The benchmark function tot computes p*q + p*q*r. It’s three multiplies and an add, implemented equivalently in ilo and a set of comparison languages. The first interpreter ran it in 1,696ns. The current JIT does it in 3ns. That’s a 565x speedup across five distinct layers, each one motivated by profiling the previous.
All five layers still exist as runtime options. The JIT compiles the register VM’s bytecode. Non-eligible functions fall back to the register VM. You can run any layer directly via CLI flags (--run-jit, --run-cranelift, etc.) or benchmark them all side by side with --bench.
Layer 1: Tree-walk interpreter (1,696ns - 16x slower than CPython)
The starting point. Parse the source into an AST, walk the tree recursively, evaluate each node.
fn eval_node(&mut self, expr: &Expr) -> Value {
match expr {
Expr::Call(name, args) => {
let vals: Vec<Value> = args.iter()
.map(|a| self.eval_node(a)).collect();
self.call_function(name, vals)
}
// ...
}
}
Every operation allocates: values are heap-allocated enums, and every function call builds a Vec of arguments. For tot(10, 20, 30), that’s 4 function calls (tot, multiply, multiply, add), each one cloning and matching.

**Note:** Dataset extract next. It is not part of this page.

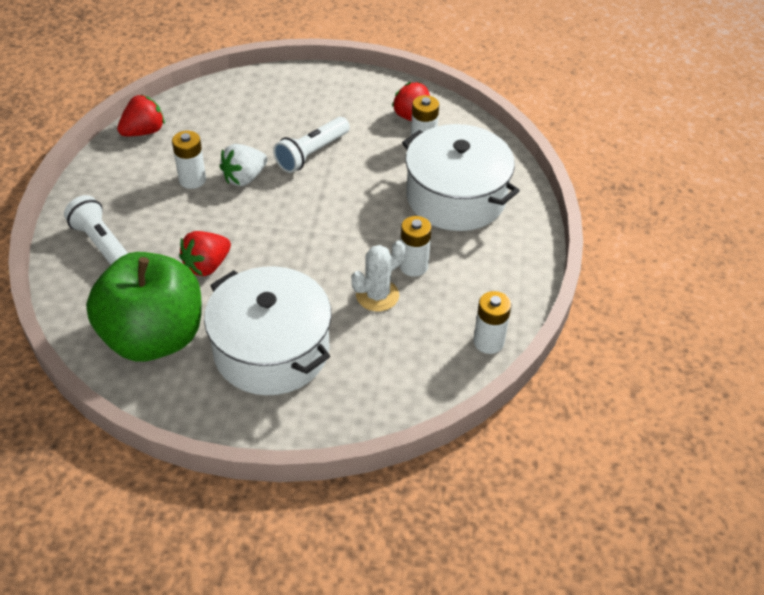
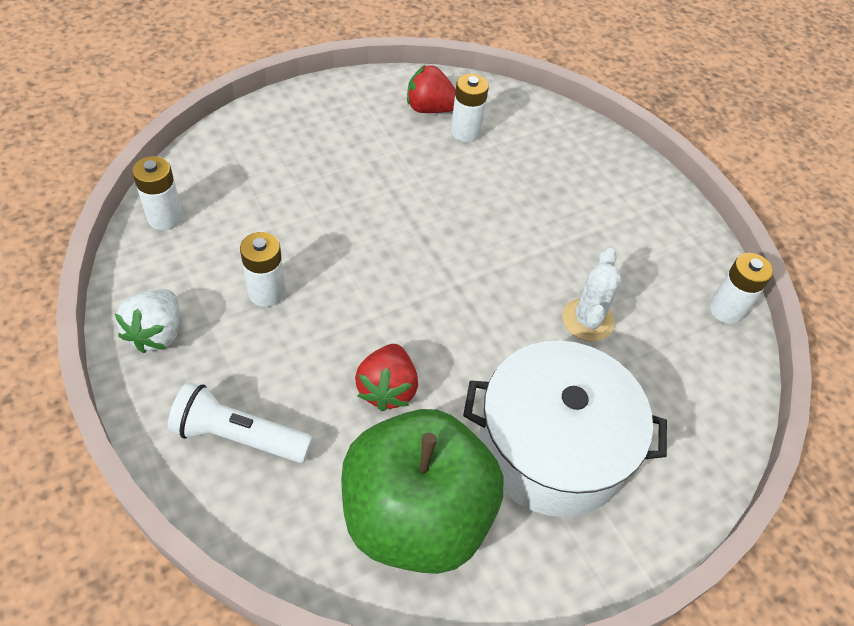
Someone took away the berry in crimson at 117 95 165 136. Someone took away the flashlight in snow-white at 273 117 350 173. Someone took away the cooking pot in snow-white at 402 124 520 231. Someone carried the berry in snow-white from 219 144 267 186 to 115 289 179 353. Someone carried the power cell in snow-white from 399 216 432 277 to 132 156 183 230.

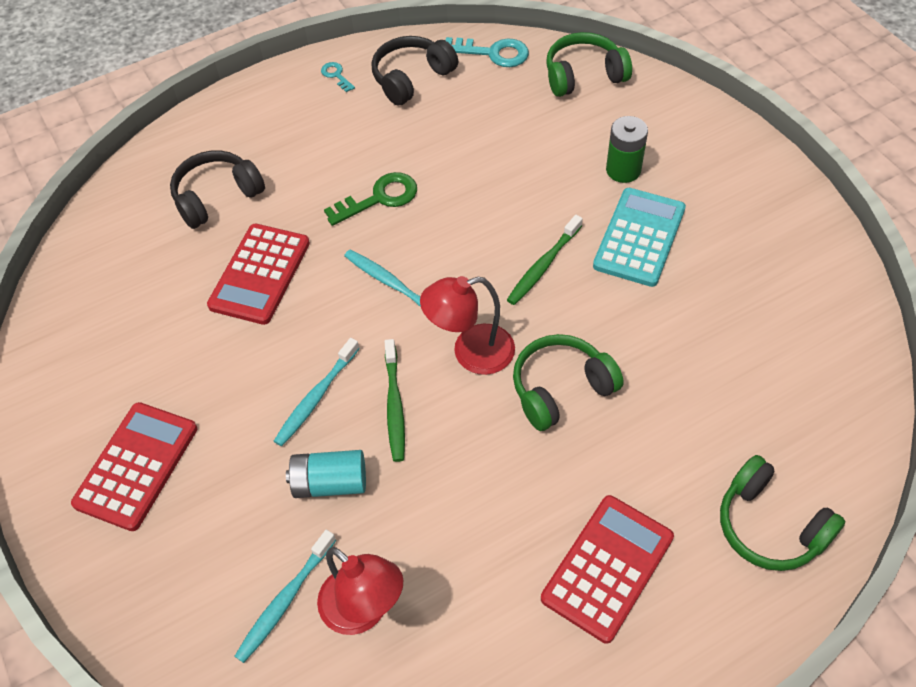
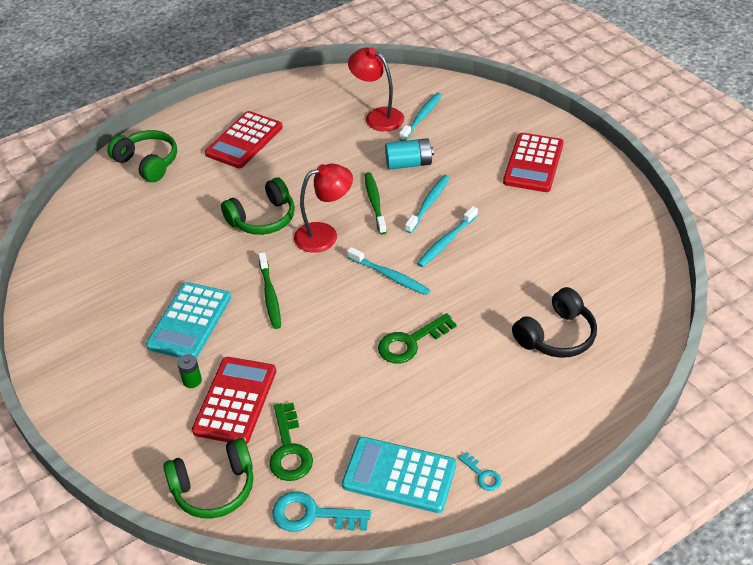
Someone swapped the headset in ebony at 372 36 458 106 for the adding machine in aqua at 342 437 456 513. Someone scaled the power cell in green at 606 116 648 183 by 0.60. Someone rotated the tooth brush in green at 507 215 583 305 by 135 degrees clockwise. Someone carried the adding machine in crimson from 207 224 310 325 to 192 357 276 444. Someone put down the tooth brush in aqua at 417 206 478 267. Someone put down the door key in green at 269 402 313 481.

1,696ns for three multiplies and an add.
Layer 2: Stack-based bytecode VM (~226ns, 7x faster)
Compile the AST to bytecode once, then execute a tight loop. The stack VM follows the classic model: push operands, pop for operations, push results.
PUSH p
PUSH q
MUL
PUSH p
PUSH q
MUL
PUSH r
MUL
ADD
RET
10 instructions for 3 operations. The stack pointer bounces on every instruction. But the dispatch loop is a simple match on u8 opcodes, and NaN boxing means every value is 8 bytes, Copy, no heap allocation for numbers.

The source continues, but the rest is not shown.